Nothing but the text of the records belongs in your answer: repeat all of it exactly and leave out the images.

- Opening Delimiter -

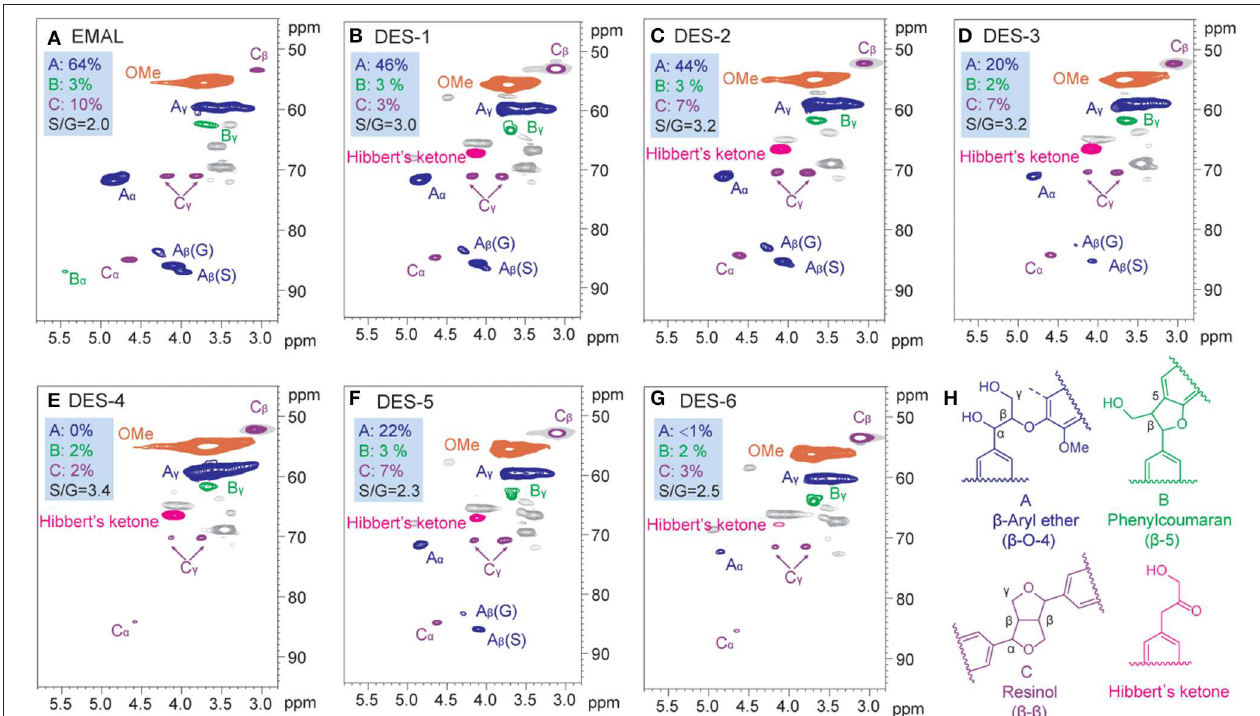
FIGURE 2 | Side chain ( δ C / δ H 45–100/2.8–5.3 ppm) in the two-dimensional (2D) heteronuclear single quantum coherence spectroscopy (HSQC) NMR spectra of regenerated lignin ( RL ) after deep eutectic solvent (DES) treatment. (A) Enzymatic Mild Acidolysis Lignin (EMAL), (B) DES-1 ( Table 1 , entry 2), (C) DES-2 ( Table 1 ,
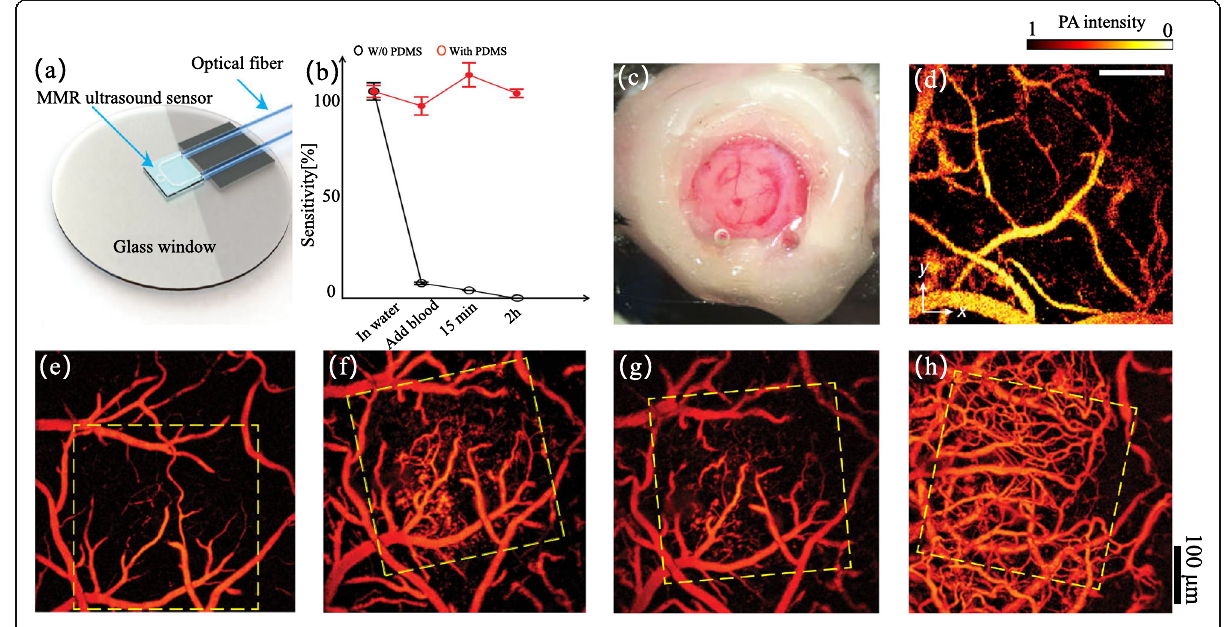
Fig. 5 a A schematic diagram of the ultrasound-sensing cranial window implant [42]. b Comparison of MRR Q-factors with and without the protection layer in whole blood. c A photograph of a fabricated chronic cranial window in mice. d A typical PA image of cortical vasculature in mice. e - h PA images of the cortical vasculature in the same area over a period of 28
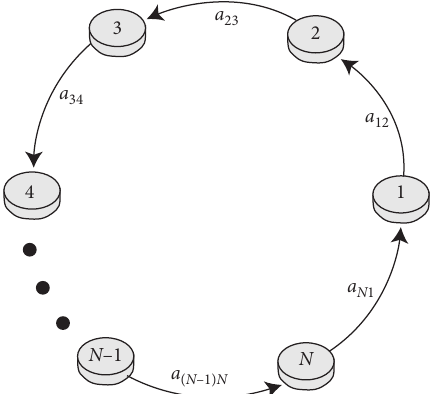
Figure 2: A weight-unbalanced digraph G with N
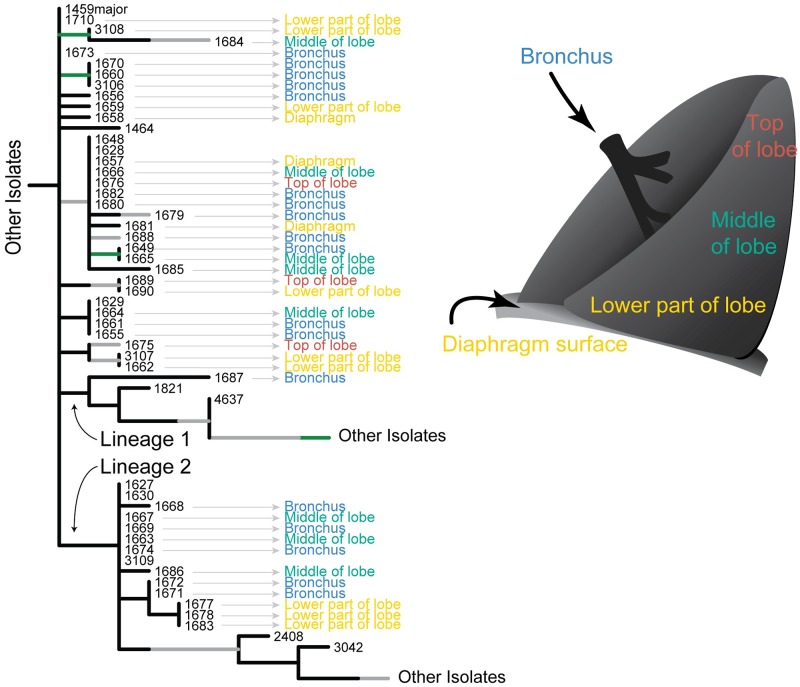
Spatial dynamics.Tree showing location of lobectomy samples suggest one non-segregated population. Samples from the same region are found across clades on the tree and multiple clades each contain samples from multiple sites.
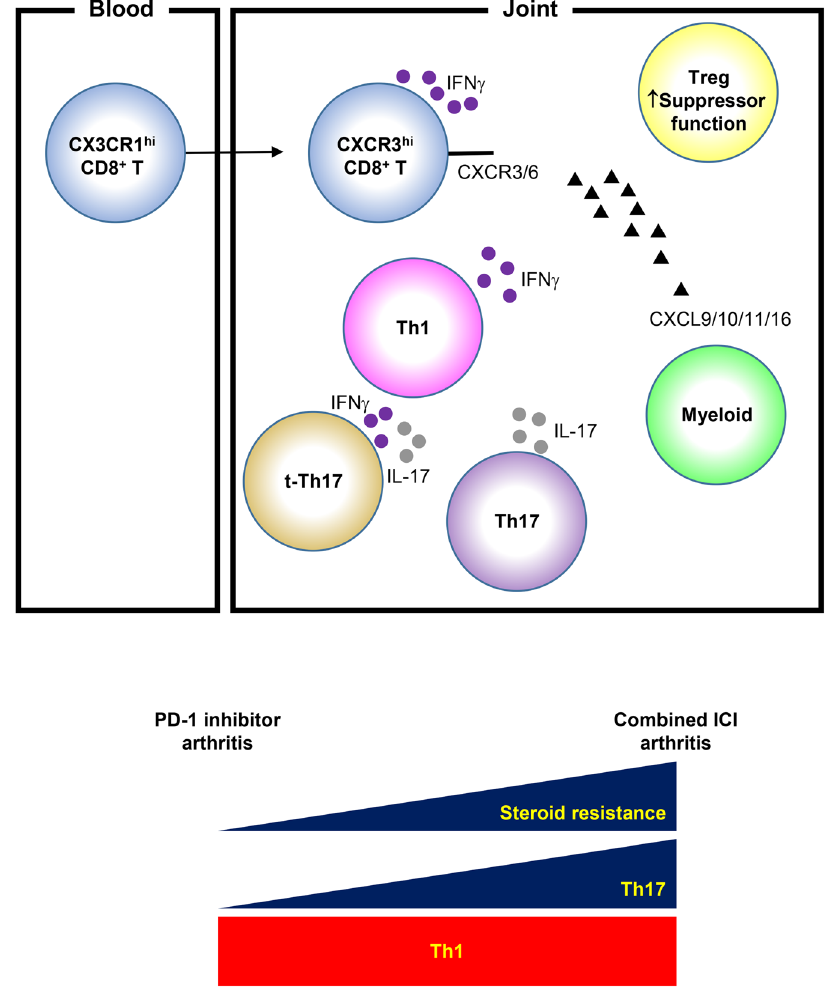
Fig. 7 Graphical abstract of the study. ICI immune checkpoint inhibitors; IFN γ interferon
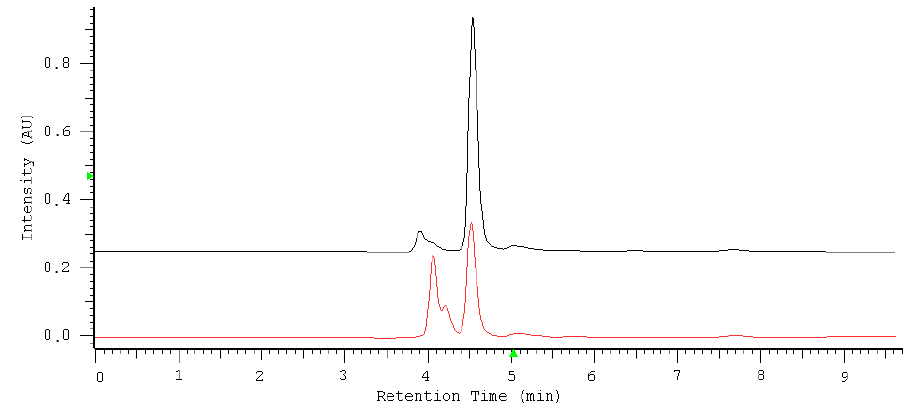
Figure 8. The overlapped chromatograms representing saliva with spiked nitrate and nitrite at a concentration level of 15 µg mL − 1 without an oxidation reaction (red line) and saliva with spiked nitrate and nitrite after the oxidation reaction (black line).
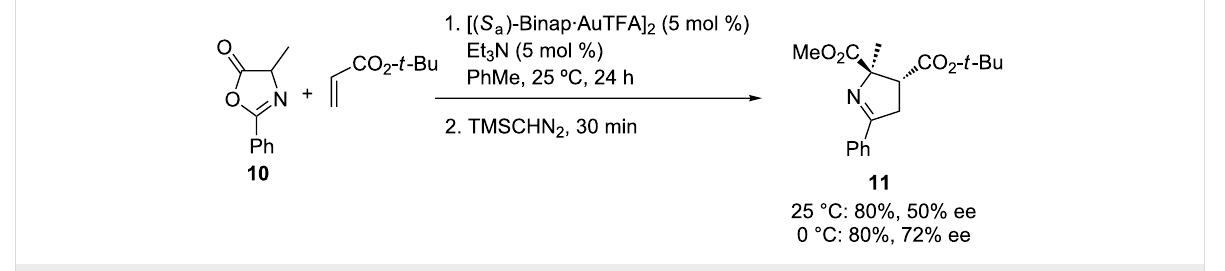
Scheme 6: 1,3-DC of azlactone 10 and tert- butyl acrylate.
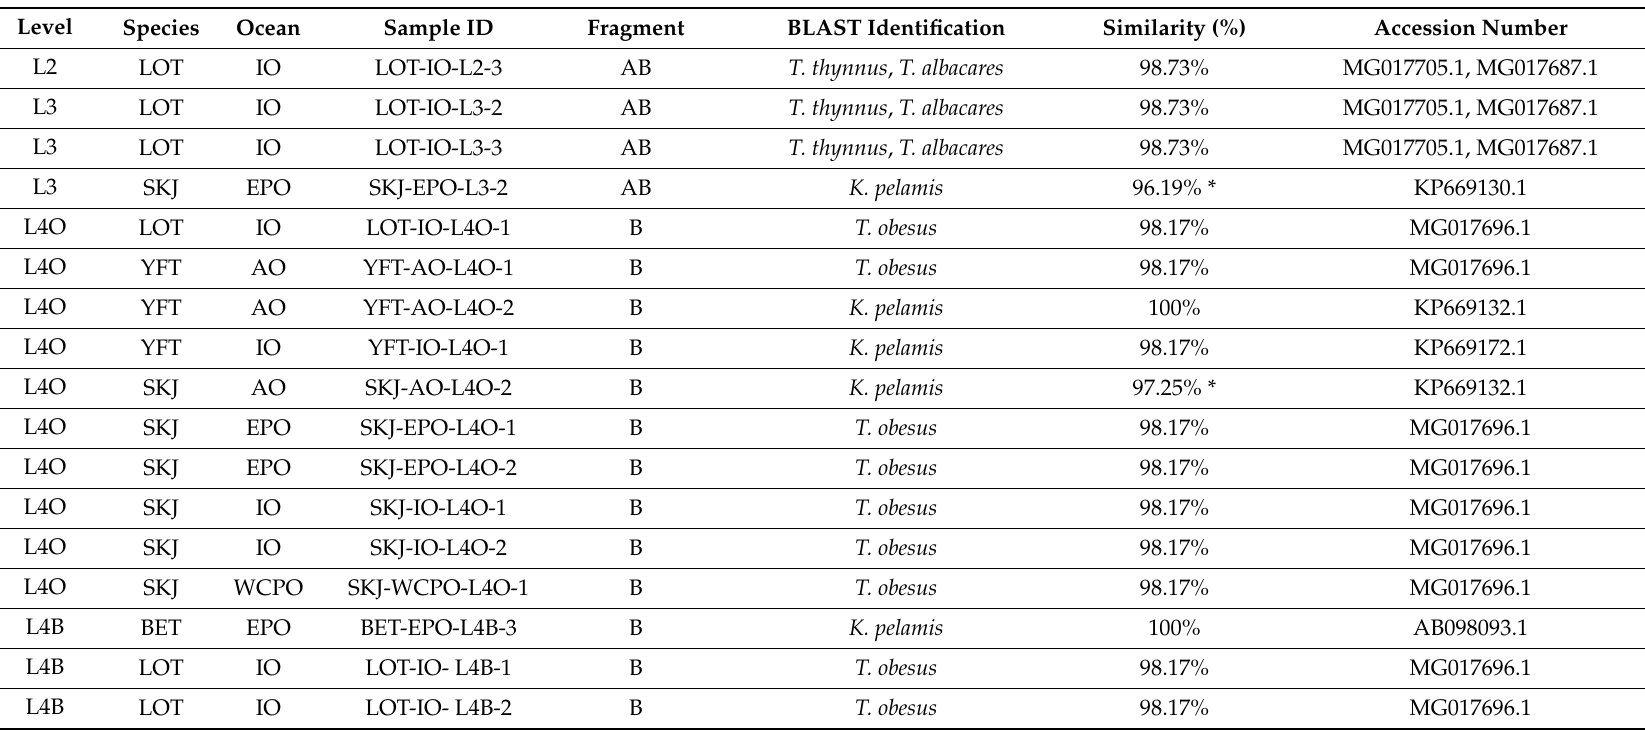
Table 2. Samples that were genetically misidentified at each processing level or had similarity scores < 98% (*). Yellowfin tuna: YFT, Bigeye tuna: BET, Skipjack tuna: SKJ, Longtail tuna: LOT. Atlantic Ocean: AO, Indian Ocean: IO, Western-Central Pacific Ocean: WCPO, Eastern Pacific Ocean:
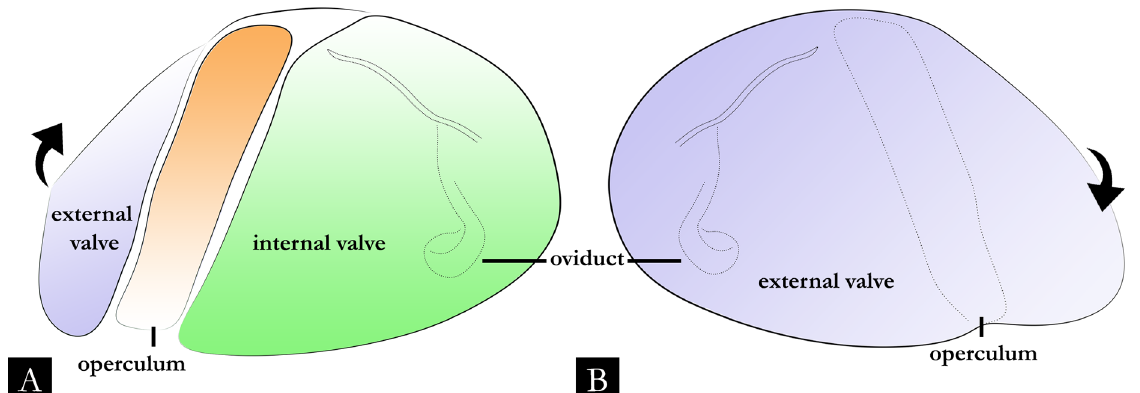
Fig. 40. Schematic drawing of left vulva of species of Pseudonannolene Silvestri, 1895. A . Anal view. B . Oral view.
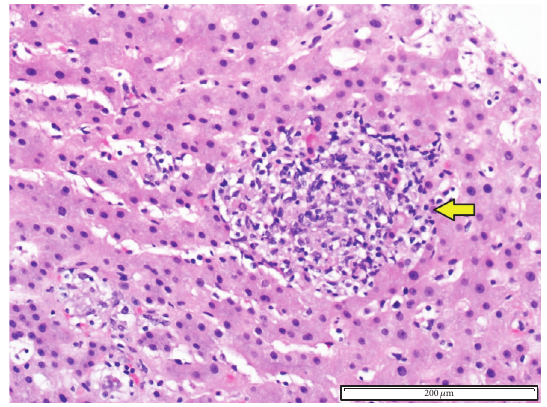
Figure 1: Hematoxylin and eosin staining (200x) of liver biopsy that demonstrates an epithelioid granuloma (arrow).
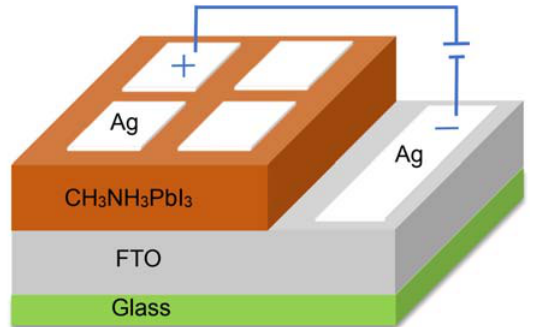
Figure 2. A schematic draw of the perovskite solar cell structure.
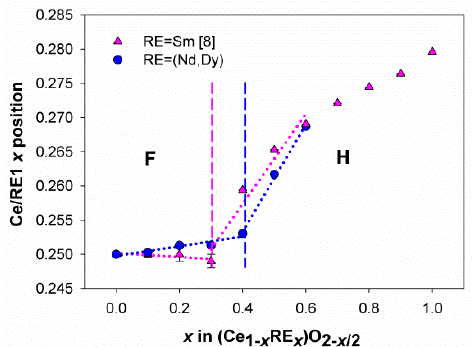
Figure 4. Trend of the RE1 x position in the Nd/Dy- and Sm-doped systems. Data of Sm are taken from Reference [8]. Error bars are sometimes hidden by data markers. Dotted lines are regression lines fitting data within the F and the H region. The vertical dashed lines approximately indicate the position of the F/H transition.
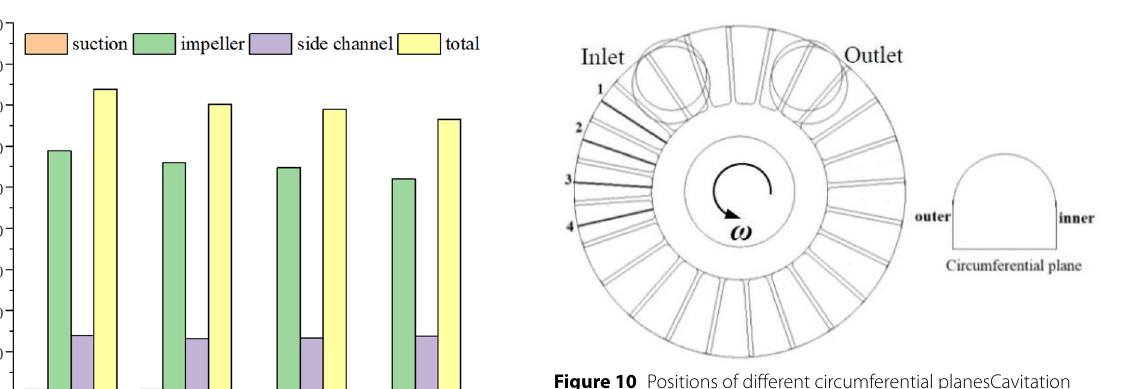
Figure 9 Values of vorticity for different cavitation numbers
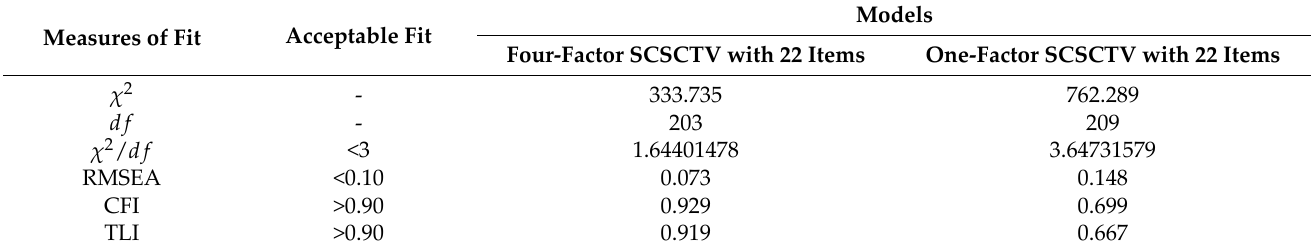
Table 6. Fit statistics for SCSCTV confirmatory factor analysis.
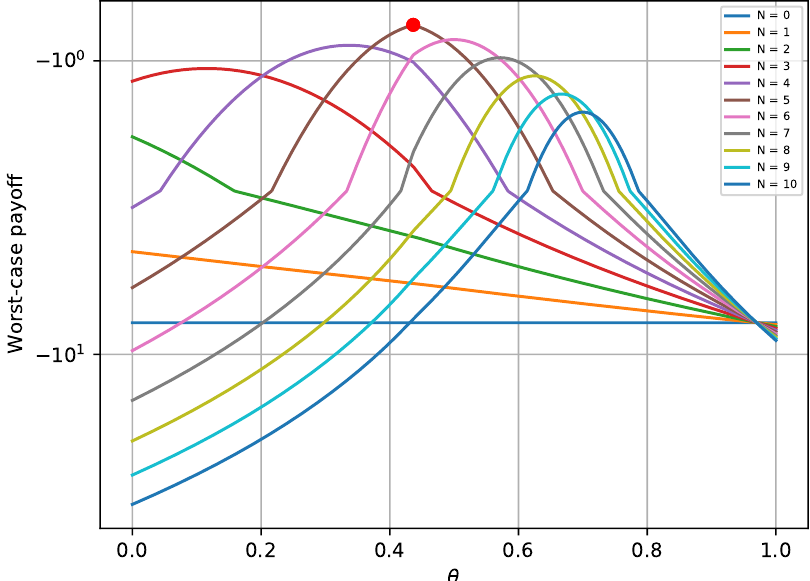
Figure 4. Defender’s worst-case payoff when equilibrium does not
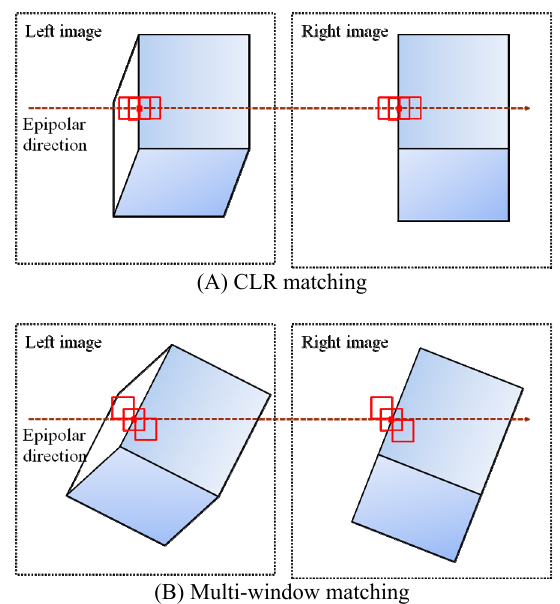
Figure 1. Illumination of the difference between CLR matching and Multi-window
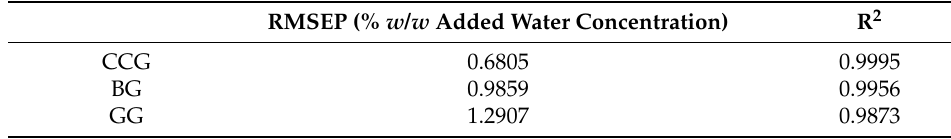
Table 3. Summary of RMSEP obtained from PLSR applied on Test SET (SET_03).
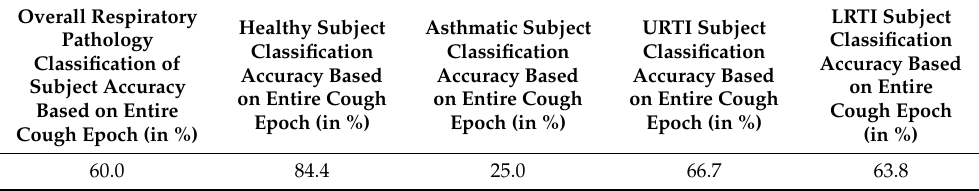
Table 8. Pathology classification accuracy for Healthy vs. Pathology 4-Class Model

- Closing Delimiter -

**EXERCISE RESULT:**
FIGURE 2 | Side chain ( δ C / δ H 45–100/2.8–5.3 ppm) in the two-dimensional (2D) heteronuclear single quantum coherence spectroscopy (HSQC) NMR spectra of regenerated lignin ( RL ) after deep eutectic solvent (DES) treatment. (A) Enzymatic Mild Acidolysis Lignin (EMAL), (B) DES-1 ( Table 1 , entry 2), (C) DES-2 ( Table 1 ,
Fig. 5 a A schematic diagram of the ultrasound-sensing cranial window implant [42]. b Comparison of MRR Q-factors with and without the protection layer in whole blood. c A photograph of a fabricated chronic cranial window in mice. d A typical PA image of cortical vasculature in mice. e - h PA images of the cortical vasculature in the same area over a period of 28
Figure 2: A weight-unbalanced digraph G with N
Spatial dynamics.Tree showing location of lobectomy samples suggest one non-segregated population. Samples from the same region are found across clades on the tree and multiple clades each contain samples from multiple sites.
Fig. 7 Graphical abstract of the study. ICI immune checkpoint inhibitors; IFN γ interferon
Figure 8. The overlapped chromatograms representing saliva with spiked nitrate and nitrite at a concentration level of 15 µg mL − 1 without an oxidation reaction (red line) and saliva with spiked nitrate and nitrite after the oxidation reaction (black line).
Scheme 6: 1,3-DC of azlactone 10 and tert- butyl acrylate.
Table 2. Samples that were genetically misidentified at each processing level or had similarity scores < 98% (*). Yellowfin tuna: YFT, Bigeye tuna: BET, Skipjack tuna: SKJ, Longtail tuna: LOT. Atlantic Ocean: AO, Indian Ocean: IO, Western-Central Pacific Ocean: WCPO, Eastern Pacific Ocean:
Fig. 40. Schematic drawing of left vulva of species of Pseudonannolene Silvestri, 1895. A . Anal view. B . Oral view.
Figure 1: Hematoxylin and eosin staining (200x) of liver biopsy that demonstrates an epithelioid granuloma (arrow).
Figure 2. A schematic draw of the perovskite solar cell structure.
Figure 4. Trend of the RE1 x position in the Nd/Dy- and Sm-doped systems. Data of Sm are taken from Reference [8]. Error bars are sometimes hidden by data markers. Dotted lines are regression lines fitting data within the F and the H region. The vertical dashed lines approximately indicate the position of the F/H transition.
Figure 9 Values of vorticity for different cavitation numbers
Table 6. Fit statistics for SCSCTV confirmatory factor analysis.
Figure 4. Defender’s worst-case payoff when equilibrium does not
Figure 1. Illumination of the difference between CLR matching and Multi-window
Table 3. Summary of RMSEP obtained from PLSR applied on Test SET (SET_03).
Table 8. Pathology classification accuracy for Healthy vs. Pathology 4-Class Model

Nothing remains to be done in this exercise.